Yet even with the daily presence of the army, life goes on for these families. Rifat’s youngest son shows off his military prowess to the camera with fake gunfights and death scenes. For any young boy, it could be just simple play, but in the context of Bethlehem it’s an eerie vision of the world at-large.

For Tamar, an Israeli, Tel Aviv-based human rights lawyer who is overburdened with Palestinian cases, the film paints a portrait of unwavering commitment to justice that may never emerge. She is both numb and enflamed by the continuous attacks on Palestinians. “It’s Israeli habit not to know [what is happening to Palestinians], not to care. Those things [like loss of home and job] don’t exist,” she says.
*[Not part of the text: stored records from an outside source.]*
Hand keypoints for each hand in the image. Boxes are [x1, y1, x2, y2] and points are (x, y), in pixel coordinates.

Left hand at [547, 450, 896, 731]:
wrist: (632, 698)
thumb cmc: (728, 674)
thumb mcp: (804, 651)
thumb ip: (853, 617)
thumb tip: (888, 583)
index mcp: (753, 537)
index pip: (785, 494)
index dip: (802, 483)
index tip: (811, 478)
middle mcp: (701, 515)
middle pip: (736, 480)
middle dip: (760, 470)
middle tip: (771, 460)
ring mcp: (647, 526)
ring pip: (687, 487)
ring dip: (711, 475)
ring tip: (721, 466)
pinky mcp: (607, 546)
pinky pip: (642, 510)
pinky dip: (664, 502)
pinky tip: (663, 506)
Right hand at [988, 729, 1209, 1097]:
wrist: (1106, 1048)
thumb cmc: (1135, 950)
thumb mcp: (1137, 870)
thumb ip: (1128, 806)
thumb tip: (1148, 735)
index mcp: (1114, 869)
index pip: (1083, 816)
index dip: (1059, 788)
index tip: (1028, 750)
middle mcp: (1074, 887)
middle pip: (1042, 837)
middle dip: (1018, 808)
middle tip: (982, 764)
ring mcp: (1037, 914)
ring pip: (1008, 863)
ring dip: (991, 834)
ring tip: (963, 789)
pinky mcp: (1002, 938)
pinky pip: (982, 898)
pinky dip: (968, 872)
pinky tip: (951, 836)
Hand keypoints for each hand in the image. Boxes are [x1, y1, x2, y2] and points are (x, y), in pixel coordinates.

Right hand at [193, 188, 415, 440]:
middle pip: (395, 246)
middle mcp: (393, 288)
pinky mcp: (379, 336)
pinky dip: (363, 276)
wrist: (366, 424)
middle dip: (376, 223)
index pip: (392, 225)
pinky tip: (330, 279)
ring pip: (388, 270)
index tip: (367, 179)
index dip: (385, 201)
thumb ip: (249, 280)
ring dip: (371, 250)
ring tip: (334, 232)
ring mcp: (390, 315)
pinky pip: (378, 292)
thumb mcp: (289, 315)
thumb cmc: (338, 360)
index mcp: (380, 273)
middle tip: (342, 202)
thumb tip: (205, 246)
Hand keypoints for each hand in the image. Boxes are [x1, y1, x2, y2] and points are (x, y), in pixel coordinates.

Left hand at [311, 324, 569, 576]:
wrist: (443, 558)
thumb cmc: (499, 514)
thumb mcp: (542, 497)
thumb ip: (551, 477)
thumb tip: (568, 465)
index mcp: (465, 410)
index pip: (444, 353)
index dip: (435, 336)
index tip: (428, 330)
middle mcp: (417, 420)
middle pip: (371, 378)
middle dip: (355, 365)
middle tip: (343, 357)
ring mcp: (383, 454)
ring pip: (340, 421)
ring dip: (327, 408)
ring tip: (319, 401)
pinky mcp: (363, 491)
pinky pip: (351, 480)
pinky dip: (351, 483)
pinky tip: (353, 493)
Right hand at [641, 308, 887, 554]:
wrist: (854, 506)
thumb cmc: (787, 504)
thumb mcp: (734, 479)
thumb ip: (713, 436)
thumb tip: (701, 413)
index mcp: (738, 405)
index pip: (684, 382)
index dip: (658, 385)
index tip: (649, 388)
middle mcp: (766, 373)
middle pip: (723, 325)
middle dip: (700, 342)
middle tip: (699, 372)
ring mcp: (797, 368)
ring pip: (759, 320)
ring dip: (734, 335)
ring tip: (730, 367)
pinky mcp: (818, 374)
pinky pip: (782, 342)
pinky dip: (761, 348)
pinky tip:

Bethlehem Diary is rich with such observations that rise above Caccia’s swift scene changes. By the time we get into one scene, the film quickly fades to black, and then brightens to another scene without giving enough time to register the intense emotions invoked by the individual stories. Such hasty changes sometimes diminish the powerful imagery of the film. It’s as if the bumpy movement of the film mimics the constant roadblocks Bethlehem citizens face.

But Caccia rises above these exasperating nuances to create a film rich in feelings. In Rifat, Marwan and Tamar we see deep character development through minimal conversations. Their surreal and anguishing stories bespeak of insecurity that “affect both their public and private family lives.”